Experts argue about the historical importance of Hoverboy's first appearance in comics (following eight pulp stories and a novella). After all, it would predate Superman, Batman, the Human Torch and Namor as a "costumed super-hero" in comics, were it not for the fact there is no hovering in this story, and Hoverboy does not wear a "costume" technically, just a bucket on his head with holes in it. And far from behaving heroically, Hoverboy spends his adventure mostly beating up African Americans, though he does explain to the readers that it isn't racist to beat up black people, if they're criminals, and therefore bad people for reasons OTHER than their skin color.
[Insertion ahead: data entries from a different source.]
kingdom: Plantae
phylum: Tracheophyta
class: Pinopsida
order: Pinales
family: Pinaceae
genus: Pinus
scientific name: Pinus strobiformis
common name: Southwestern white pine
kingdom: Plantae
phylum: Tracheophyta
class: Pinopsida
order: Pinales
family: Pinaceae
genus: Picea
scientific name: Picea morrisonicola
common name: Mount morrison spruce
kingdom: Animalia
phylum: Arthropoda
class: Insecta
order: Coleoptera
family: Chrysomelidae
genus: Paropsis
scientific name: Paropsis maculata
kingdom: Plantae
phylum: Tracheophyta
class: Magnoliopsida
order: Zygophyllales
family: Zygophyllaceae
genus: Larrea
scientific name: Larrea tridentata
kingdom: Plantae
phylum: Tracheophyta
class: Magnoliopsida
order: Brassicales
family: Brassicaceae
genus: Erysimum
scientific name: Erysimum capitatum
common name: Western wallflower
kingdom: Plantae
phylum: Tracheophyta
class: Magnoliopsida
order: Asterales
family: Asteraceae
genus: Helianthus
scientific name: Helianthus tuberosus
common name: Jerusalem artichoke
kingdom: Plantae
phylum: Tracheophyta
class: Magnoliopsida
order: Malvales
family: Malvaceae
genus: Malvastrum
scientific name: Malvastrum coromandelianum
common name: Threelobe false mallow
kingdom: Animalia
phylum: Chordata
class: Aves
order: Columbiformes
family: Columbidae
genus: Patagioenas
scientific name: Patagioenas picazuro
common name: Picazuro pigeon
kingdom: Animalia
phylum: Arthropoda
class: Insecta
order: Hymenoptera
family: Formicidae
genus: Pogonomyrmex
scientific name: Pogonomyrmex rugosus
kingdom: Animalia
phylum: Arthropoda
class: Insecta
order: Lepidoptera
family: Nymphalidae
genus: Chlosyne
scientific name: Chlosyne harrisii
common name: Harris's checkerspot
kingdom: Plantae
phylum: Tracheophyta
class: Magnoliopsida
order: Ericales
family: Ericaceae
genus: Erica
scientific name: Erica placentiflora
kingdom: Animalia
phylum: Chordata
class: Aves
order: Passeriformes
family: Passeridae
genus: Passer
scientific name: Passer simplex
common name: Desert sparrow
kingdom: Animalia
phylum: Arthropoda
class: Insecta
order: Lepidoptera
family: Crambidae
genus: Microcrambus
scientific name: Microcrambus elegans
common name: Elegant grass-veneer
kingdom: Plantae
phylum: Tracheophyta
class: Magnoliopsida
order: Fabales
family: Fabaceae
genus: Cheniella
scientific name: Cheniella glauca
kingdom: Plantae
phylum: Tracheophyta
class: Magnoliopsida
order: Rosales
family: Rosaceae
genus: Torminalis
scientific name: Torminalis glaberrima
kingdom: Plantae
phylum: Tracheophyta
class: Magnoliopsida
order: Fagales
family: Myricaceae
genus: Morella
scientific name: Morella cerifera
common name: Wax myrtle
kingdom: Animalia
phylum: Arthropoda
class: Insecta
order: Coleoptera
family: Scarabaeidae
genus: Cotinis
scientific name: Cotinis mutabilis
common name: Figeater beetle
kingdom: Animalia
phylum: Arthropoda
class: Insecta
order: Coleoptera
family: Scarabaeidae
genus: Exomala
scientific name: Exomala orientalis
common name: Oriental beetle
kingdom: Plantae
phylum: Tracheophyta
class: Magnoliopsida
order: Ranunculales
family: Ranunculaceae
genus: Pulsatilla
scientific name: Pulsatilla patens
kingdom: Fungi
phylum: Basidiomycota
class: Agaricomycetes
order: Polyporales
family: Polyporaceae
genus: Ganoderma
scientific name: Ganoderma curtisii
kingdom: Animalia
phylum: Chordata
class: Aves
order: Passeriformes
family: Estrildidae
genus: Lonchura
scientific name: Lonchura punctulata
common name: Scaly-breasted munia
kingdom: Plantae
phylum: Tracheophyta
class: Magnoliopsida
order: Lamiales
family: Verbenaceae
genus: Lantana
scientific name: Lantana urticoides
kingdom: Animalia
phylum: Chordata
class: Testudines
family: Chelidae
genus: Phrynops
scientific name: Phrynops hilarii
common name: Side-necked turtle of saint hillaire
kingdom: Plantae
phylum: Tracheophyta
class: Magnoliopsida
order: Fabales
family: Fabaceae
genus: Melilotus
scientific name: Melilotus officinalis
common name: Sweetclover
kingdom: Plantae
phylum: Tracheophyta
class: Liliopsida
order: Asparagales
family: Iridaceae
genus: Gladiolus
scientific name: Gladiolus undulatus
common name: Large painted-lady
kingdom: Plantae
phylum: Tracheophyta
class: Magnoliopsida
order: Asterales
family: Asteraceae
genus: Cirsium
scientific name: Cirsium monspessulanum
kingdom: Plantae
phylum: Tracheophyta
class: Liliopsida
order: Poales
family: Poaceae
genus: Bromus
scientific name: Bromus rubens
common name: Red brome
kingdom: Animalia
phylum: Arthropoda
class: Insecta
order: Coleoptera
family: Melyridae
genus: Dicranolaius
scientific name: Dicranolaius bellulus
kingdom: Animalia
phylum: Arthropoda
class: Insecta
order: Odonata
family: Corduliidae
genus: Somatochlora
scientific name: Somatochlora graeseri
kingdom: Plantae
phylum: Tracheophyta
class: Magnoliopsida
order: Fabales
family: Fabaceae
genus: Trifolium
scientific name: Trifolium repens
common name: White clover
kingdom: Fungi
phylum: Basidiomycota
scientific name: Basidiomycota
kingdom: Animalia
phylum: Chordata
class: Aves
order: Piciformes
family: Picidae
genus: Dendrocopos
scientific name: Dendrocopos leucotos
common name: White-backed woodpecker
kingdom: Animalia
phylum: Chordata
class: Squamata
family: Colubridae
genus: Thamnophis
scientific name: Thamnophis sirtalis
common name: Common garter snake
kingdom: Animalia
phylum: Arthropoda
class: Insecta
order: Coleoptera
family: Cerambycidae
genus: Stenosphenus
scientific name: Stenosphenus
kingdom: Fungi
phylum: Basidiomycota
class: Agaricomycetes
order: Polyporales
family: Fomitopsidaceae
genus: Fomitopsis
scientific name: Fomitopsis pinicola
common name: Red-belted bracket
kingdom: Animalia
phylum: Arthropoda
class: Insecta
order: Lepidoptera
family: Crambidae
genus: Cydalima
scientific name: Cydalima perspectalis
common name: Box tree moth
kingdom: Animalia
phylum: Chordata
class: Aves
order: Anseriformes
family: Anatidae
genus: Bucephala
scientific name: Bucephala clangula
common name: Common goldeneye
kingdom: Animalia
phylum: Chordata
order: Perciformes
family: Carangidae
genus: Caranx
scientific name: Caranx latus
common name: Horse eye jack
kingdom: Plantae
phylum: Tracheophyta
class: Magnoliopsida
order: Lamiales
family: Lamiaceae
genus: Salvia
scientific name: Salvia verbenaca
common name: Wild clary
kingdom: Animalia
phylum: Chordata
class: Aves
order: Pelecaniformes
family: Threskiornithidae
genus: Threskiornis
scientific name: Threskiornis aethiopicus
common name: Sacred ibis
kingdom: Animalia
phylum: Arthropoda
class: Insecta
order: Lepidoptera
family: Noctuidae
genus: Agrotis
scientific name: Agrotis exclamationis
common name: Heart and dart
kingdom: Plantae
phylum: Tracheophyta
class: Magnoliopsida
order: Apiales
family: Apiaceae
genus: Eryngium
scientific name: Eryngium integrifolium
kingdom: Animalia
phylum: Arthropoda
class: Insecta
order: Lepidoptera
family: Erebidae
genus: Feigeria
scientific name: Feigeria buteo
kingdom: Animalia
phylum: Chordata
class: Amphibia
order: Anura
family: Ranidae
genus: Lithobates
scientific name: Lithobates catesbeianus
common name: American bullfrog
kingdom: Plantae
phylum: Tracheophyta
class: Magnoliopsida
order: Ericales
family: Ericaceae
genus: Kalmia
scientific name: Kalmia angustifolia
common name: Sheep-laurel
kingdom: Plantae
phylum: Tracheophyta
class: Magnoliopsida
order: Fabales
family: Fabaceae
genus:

In fact, just to prove his egalitarian streak, Hoverboy beats up a Jew and an Irishman in a hilarious scene on page twelve, where the lights go out and Hoverboy just can't see WHO he's beating up.
There's also a jarring reference to to the 'Bonus Army' protest of five years earlier when thousands of veterans camped out in Washington D.C. demanding the bonus they had been promised for serving overseas in World War One. The protesters were broken up by Army Troops sent in by President Hoover, and tragically, men and women were killed. In the story here, Hoverboy says, "I'm Hooverboy! Handing out "Bonuses! Come and GET 'em!" Considering the attack on the Bonus Army was a national scandal, a kind of American version of "Tiananmen Square", it's hard to understand why it's used as a reference by the hero.
For a first appearance in the exciting new medium of comics, it's actually not a bad start. The art is crisp and readable, the plot is easy to follow, and the motivations of most of the characters are clear, all rare for a pre-golden age comic. Even the "Toots Spaulding" and "The Mustachioed Man" stories are pretty good.
If it weren't for the bile churning racism on every page, this is a very enjoyable first story.